Pride does not consist in understanding your life. “For I say, through the grace given unto me, to every man that is among you, not to think of himself more highly than he ought to think; but to think soberly, according as God hath dealt to every man the measure of faith” (Rom. 12:3). Pride is when you choose your own assessment over against the assessment of God. It is folly, when God is telling a particular story for your life, to try to shout Him down with your own version. Everyone one of us has a narrative for our own lives. How well does it line up with God’s narrative for our lives?
But when God declares you righteous, is it humility to argue with Him? When God moves to deliver you, as David recounts that God did for him, is it humility to refuse to go with Him? Humility means agreement with God. It does not amount to automatic “worm theology.”
What It Means to be Blameless:
How are we to understand justification by faith alone, in the light of what David says here (vv. 21-25)? How could this possibly fit with sola fide?
We have to recognize that the Bible speaks of righteousness in two different ways—one vertical and the other horizontal. One is absolute, and the other is relative. One is fixed, and the other is comparative. If we don’t grasp this, we will soon be hopelessly confused, and we will be confused on a point that is right near the heart of the gospel.

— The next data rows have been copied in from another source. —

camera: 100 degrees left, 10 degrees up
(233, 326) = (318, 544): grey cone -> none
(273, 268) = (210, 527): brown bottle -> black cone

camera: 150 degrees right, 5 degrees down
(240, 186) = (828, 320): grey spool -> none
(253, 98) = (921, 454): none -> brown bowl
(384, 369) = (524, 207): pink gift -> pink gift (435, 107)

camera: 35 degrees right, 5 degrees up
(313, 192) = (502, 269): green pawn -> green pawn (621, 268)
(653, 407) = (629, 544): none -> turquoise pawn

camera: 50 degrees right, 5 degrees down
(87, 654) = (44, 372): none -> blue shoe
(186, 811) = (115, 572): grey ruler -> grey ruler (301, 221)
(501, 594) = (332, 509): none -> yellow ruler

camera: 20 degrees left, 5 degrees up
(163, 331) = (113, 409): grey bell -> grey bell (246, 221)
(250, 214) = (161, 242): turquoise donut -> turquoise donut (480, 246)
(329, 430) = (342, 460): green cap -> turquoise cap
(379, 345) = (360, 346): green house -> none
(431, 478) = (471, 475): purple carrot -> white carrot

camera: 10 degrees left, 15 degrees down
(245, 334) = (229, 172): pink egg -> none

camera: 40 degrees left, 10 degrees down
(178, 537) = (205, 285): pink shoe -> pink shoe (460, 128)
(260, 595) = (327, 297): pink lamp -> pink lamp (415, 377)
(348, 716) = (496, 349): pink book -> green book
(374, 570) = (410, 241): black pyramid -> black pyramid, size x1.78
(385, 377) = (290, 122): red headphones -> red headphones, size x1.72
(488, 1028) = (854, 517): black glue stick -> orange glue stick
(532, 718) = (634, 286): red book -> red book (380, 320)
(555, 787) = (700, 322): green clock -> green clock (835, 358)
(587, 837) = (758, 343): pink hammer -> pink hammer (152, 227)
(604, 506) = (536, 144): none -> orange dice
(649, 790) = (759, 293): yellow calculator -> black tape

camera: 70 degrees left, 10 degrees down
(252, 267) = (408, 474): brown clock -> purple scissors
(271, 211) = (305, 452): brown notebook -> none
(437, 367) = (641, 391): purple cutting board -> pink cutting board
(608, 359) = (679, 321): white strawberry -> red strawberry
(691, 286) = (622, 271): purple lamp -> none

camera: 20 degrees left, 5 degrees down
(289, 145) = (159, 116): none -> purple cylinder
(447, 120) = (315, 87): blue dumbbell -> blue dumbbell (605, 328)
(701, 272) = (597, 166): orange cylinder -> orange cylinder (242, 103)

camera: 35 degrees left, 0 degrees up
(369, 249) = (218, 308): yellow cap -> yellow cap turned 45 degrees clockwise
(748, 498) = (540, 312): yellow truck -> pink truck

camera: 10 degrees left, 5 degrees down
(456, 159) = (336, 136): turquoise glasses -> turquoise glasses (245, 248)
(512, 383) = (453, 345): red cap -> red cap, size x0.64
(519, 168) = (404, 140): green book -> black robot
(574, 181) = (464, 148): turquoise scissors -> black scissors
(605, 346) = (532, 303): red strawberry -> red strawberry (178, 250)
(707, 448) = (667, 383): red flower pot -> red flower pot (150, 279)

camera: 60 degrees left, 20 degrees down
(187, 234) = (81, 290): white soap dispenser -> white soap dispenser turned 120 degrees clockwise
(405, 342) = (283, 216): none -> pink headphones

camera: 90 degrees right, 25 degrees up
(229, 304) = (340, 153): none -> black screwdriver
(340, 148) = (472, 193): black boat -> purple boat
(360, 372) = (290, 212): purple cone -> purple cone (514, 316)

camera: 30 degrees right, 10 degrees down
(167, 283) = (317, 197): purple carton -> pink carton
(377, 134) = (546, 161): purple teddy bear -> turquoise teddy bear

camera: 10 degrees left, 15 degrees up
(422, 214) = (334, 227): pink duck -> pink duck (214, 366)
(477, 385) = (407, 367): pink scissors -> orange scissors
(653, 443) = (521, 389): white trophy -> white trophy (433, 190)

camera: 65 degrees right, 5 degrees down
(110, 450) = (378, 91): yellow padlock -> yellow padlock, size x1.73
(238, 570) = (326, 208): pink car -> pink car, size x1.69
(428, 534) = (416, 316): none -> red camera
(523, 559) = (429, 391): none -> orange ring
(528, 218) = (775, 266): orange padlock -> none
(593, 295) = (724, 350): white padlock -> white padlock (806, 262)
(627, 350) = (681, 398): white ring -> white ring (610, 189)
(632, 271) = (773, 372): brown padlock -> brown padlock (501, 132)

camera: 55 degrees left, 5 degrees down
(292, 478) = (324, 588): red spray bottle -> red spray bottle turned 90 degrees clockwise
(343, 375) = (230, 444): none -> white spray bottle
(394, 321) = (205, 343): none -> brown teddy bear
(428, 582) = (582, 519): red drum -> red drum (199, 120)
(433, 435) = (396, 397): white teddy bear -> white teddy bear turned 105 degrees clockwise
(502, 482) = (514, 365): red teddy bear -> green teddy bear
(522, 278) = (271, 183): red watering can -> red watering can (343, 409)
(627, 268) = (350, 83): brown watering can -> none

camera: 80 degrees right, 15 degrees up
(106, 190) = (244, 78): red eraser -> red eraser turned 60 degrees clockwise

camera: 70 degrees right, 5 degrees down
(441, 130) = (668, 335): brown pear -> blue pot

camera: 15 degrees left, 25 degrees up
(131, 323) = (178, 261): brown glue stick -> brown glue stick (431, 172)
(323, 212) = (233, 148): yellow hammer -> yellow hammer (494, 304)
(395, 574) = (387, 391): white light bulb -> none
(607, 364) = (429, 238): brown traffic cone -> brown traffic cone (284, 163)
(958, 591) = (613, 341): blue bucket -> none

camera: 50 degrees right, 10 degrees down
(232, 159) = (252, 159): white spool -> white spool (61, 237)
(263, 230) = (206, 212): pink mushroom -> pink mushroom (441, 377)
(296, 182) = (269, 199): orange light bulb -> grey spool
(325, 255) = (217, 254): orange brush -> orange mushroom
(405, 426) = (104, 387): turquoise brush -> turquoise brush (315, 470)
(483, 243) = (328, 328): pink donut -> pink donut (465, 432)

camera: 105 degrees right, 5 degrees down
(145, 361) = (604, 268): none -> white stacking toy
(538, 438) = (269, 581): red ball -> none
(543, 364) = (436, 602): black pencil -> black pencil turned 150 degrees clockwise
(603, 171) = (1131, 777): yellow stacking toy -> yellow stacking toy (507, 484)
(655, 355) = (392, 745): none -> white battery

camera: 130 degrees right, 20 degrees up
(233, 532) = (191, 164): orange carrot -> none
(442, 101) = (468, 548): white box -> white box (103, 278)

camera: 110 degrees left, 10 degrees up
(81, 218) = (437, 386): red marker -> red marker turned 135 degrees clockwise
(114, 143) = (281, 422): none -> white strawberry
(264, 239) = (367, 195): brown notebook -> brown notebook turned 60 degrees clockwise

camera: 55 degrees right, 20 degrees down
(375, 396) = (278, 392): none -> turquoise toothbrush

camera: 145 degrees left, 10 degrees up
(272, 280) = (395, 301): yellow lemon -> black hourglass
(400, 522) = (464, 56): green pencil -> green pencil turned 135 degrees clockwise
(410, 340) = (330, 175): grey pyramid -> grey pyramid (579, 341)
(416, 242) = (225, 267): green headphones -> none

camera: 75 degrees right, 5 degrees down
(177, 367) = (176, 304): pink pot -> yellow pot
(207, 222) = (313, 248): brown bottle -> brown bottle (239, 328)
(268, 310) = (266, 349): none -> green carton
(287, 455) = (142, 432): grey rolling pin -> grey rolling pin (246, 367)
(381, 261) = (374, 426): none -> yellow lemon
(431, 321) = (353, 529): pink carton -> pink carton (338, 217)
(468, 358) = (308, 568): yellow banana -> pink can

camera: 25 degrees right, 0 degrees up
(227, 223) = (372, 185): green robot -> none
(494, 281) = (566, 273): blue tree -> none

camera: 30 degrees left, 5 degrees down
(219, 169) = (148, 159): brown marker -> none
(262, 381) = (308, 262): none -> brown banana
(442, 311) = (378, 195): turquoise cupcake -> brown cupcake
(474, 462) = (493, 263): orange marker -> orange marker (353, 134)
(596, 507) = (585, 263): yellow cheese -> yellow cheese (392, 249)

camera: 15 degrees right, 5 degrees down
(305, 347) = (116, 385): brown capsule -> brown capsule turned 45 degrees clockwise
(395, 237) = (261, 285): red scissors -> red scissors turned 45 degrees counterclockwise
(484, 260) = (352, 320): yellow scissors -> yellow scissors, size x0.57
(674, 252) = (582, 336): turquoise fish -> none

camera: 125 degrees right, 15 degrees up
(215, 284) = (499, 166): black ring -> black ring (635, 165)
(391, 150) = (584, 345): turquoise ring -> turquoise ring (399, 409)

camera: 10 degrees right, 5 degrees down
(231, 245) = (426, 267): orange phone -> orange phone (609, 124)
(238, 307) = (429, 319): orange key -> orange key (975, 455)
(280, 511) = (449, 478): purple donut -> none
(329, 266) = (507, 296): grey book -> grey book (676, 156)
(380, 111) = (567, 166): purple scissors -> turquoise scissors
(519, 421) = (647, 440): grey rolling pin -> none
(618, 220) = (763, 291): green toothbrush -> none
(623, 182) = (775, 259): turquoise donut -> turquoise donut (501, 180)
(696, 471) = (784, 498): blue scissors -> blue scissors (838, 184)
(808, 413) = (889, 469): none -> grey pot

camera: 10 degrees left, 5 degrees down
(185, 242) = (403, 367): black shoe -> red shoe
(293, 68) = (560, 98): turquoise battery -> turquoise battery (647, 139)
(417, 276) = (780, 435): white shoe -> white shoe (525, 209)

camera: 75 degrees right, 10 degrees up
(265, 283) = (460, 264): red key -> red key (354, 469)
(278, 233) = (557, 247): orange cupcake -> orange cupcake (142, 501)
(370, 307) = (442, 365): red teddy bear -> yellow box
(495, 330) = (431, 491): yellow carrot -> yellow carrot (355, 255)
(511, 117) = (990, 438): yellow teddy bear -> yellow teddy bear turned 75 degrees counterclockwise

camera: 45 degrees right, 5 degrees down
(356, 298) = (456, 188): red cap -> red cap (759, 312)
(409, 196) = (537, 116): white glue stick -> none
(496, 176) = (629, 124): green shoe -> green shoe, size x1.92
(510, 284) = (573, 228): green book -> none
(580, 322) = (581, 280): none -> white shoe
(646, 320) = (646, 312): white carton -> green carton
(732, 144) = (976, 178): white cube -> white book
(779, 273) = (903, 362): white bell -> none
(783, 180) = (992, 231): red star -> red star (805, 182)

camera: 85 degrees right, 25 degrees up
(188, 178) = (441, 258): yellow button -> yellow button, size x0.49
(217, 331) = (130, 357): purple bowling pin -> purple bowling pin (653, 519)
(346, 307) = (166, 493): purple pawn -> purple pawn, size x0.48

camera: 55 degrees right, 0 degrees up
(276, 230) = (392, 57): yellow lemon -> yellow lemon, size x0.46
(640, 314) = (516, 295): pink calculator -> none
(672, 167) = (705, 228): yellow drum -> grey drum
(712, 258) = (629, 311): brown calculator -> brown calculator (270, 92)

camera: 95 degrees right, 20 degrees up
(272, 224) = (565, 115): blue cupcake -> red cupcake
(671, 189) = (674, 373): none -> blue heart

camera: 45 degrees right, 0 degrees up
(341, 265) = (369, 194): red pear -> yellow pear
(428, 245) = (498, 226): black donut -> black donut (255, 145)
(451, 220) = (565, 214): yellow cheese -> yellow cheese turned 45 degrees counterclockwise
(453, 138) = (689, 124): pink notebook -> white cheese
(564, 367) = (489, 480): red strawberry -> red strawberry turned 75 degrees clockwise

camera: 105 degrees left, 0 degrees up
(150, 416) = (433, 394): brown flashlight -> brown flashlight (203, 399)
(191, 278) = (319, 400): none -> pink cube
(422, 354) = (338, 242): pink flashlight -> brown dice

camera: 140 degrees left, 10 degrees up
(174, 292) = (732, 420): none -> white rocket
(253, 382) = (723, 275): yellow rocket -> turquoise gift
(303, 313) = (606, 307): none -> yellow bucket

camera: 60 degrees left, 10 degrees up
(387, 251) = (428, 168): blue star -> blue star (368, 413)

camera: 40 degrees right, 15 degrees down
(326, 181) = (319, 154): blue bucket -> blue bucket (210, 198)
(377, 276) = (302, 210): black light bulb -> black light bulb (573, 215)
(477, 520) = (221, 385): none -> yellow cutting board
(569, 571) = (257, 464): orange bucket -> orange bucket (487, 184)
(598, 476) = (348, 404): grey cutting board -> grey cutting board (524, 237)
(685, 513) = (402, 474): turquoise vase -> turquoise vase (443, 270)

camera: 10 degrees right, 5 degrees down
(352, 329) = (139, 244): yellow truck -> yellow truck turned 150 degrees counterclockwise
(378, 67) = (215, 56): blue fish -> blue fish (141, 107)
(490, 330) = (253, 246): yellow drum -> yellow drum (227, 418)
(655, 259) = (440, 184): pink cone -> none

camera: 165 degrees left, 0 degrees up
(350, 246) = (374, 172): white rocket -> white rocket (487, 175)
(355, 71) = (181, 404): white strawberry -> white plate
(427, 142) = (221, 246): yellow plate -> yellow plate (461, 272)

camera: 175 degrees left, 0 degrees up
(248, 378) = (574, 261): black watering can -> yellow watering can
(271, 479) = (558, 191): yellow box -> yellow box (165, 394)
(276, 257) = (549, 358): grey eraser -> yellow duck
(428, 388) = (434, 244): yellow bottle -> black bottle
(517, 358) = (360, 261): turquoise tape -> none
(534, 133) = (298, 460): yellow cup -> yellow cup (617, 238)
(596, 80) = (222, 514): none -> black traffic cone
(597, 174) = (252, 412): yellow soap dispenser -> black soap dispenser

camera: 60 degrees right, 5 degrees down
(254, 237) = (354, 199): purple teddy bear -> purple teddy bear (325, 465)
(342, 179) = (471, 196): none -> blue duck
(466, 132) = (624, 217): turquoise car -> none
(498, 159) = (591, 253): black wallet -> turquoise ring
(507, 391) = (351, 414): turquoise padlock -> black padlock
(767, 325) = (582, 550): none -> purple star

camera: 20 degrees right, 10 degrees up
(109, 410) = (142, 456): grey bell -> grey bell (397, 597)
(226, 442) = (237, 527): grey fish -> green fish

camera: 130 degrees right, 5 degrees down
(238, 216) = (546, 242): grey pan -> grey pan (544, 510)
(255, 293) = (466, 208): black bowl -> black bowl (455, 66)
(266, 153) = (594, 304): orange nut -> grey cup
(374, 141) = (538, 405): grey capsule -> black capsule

First, the psalmist knew, as thoroughly as the apostle Paul did, that no flesh will be justified in the sight of God based on our own performance. “If thou, Lord, shouldest mark iniquities, O Lord, who shall stand? But there is forgiveness with thee, That thou mayest be feared” (Ps. 130:3–4). And Paul knows, as thoroughly as the psalmist, that there is such a thing as human righteousness. “A bishop must be blameless . . .” (1 Tim. 3:2). Paul knew that his behavior toward the Ephesians was faultless (Acts 20:25-27). He was upright in his dealings with the Thessalonians also. “For neither at any time used we flattering words, as ye know, nor a cloke of covetousness; God is witness” (1 Thess. 2:5). The apostle Paul once said, in the book of Romans, something very similar to this sentiment by David.
“Who will render to every man according to his deeds: To them who by patient continuance in well doing seek for glory and honour and immortality, eternal life . . . But glory, honour, and peace, to every man that worketh good, to the Jew first, and also to the Gentile” (Rom. 2:6–10).
But Scripture expects us to use, with understanding, two different scales. God is absolute holiness, and to be in fellowship with Him, we need the absolute righteousness of Jesus—David needed that as much as we do, and vice versa. Justification before God is found in Christ alone.
But when this justification happens, does anybody ever notice? And when it is noticed, how does Scripture talk about it? Noah was a just man, and perfect in his generations (Gen. 6:9). Thou shalt be perfect with the Lord thy God (Deut. 18:13). And what about the parents of John the Baptist? “And they were both righteous before God, walking in all the commandments and ordinances of the Lord blameless” (Luke 1:6). But use your head. The ordinances of the Lord included instructions on how to approach the Lord with your guilt offerings. Zechariah and Elizabeth were blameless because of how they handled their sins.
The Lord’s Anointed:
God is a tower of salvation. God shows mercy to His anointed—David, and David’s great Son were the anointed of God. But as God’s anointed, David was a recipient of mercy.
In the salvation that God brings, therefore, never forget that justification and sanctification have met, and they have kissed each other. Mercy and truth have met, and they have kissed (Ps. 85:10).